🤖 AI Summary
This study addresses the challenges of knowledge fragmentation and interdisciplinary integration exacerbated by the explosion of academic information, where existing retrieval systems—lacking topological reasoning capabilities—often induce logical hallucinations in AI agents and incur high reasoning costs. To overcome these limitations, the authors construct SciAtlas, a large-scale heterogeneous academic knowledge graph spanning 26 disciplines, encompassing 43 million papers, 157 million entities, and 3 billion triples.
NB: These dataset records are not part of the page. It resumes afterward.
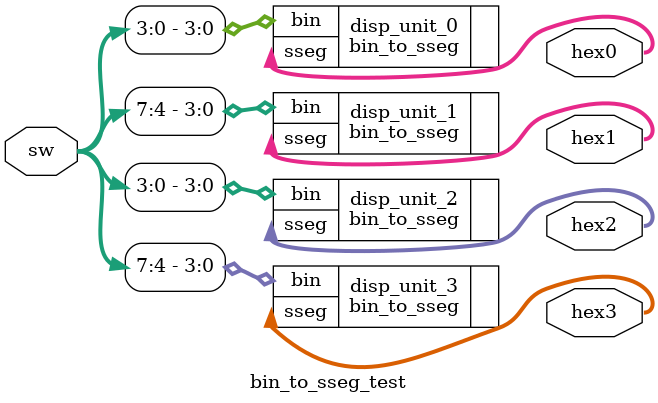
<source format=v>
module bin_to_sseg_test
(
	input wire [7:0] sw, 
	output wire [7:0] hex3, hex2, hex1, hex0
);

//wire declaration... 

wire [7:0] inc; 

//body

//Increment input

assign inc = sw + 1; 

bin_to_sseg disp_unit_0(.bin(sw[3:0]), .sseg(hex0)); 
bin_to_sseg disp_unit_1(.bin(sw[7:4]), .sseg(hex1)); 
bin_to_sseg disp_unit_2(.bin(sw[3:0]), .sseg(hex2)); 
bin_to_sseg disp_unit_3(.bin(sw[7:4]), .sseg(hex3)); 
endmodule
</source>
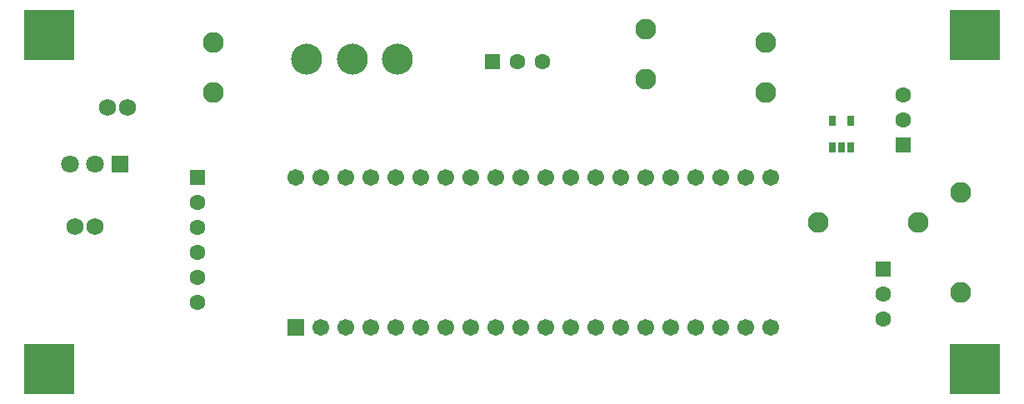
<source format=gbs>
G04*
G04 #@! TF.GenerationSoftware,Altium Limited,Altium Designer,19.1.5 (86)*
G04*
G04 Layer_Color=16711935*
%FSLAX25Y25*%
%MOIN*%
G70*
G01*
G75*
%ADD14C,0.12400*%
%ADD15C,0.06699*%
%ADD16R,0.06699X0.06699*%
%ADD17C,0.06306*%
%ADD18R,0.06306X0.06306*%
%ADD19C,0.08300*%
%ADD21R,0.06306X0.06306*%
%ADD22R,0.20085X0.20085*%
%ADD23R,0.20085X0.20085*%
%ADD24C,0.06800*%
%ADD26R,0.07093X0.07093*%
%ADD27C,0.07093*%
%ADD46R,0.02762X0.04337*%
D14*
X114779Y136000D02*
D03*
X132890D02*
D03*
X151000D02*
D03*
D15*
X300500Y88500D02*
D03*
X290500D02*
D03*
X280500D02*
D03*
X270500D02*
D03*
X250500D02*
D03*
X240500D02*
D03*
X230500D02*
D03*
X220500D02*
D03*
X210500D02*
D03*
X200500D02*
D03*
X190500D02*
D03*
X180500D02*
D03*
X170500D02*
D03*
X160500D02*
D03*
X150500D02*
D03*
X140500D02*
D03*
X130500D02*
D03*
X120500D02*
D03*
X110500D02*
D03*
X260500D02*
D03*
X300500Y28500D02*
D03*
X290500D02*
D03*
X280500D02*
D03*
X270500D02*
D03*
X260500D02*
D03*
X250500D02*
D03*
X240500D02*
D03*
X230500D02*
D03*
X220500D02*
D03*
X210500D02*
D03*
X200500D02*
D03*
X190500D02*
D03*
X180500D02*
D03*
X170500D02*
D03*
X160500D02*
D03*
X150500D02*
D03*
X140500D02*
D03*
X130500D02*
D03*
X120500D02*
D03*
D16*
X110500D02*
D03*
D17*
X353500Y111500D02*
D03*
Y121500D02*
D03*
X345500Y32000D02*
D03*
Y42000D02*
D03*
X71000Y38500D02*
D03*
Y48500D02*
D03*
Y58500D02*
D03*
Y68500D02*
D03*
Y78500D02*
D03*
X199000Y135000D02*
D03*
X209000D02*
D03*
D18*
X353500Y101500D02*
D03*
X345500Y52000D02*
D03*
X71000Y88500D02*
D03*
D19*
X298500Y142500D02*
D03*
Y122500D02*
D03*
X376500Y42500D02*
D03*
Y82500D02*
D03*
X77500Y122500D02*
D03*
Y142500D02*
D03*
X319500Y70500D02*
D03*
X359500D02*
D03*
X250500Y128000D02*
D03*
Y148000D02*
D03*
D21*
X189000Y135000D02*
D03*
D22*
X11811Y145669D02*
D03*
Y11811D02*
D03*
X381890Y145669D02*
D03*
D23*
Y11811D02*
D03*
D24*
X30000Y69000D02*
D03*
X22126D02*
D03*
X35063Y116500D02*
D03*
X42937D02*
D03*
D26*
X40000Y94000D02*
D03*
D27*
X30000D02*
D03*
X20000D02*
D03*
D46*
X332500Y111327D02*
D03*
X325020D02*
D03*
Y100500D02*
D03*
X328760D02*
D03*
X332500D02*
D03*
M02*

</source>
They further propose a neuro-symbolic hybrid retrieval algorithm that integrates tri-path collaborative recall with graph-based re-ranking, enabling a paradigm shift from semantic matching to deterministic relational discovery. This work establishes, for the first time, a panoramic scientific evolution network as a cognitive foundation for AI, substantially reducing reasoning overhead while supporting efficient literature synthesis, research trend analysis, innovation identification, and scholarly trajectory exploration. The knowledge graph, along with retrieval and downstream task APIs, is publicly released.
📝 Abstract
The exponential growth of global academic output has confronted researchers and AI agents with an unprecedented ``information explosion,'' where fragmented and unstructured knowledge organization impedes deep interdisciplinary integration. Current academic retrieval tools predominantly rely on superficial keyword matching or vector-space semantic retrieval, which lack the topological reasoning capabilities required to navigate complex logical connections. Agentic deep-research-based frameworks are often prone to logical hallucinations and consuming high inference costs. To bridge this gap, in this report, we introduce SciAtlas, a large-scale, multi-disciplinary, heterogeneous academic resource knowledge graph designed as a panoramic scientific evolution network. By integrating over 43M papers from 26 disciplines, and a total of 157M entities and 3B triplets, SciAtlas provides a structured topological cognitive substrate that dismantles disciplinary barriers and furnishes AI agents with a global perspective. Furthermore, we develop a neuro-symbolic retrieval algorithm featuring tri-path collaborative recall and graph reranking, achieving a seamless transition from simple semantic matching to deterministic association discovery. We also present key application directions of SciAtlas, including literature review, automated research trend synthesis, idea positioning, and academic trajectory exploration, to demonstrate that SciAtlas can serve as an effective ``cognitive map'' to empower the full loop of automated scientific research while significantly reducing reasoning costs. We have released the interfaces for KG retrieval and various downstream tasks in our GitHub repo.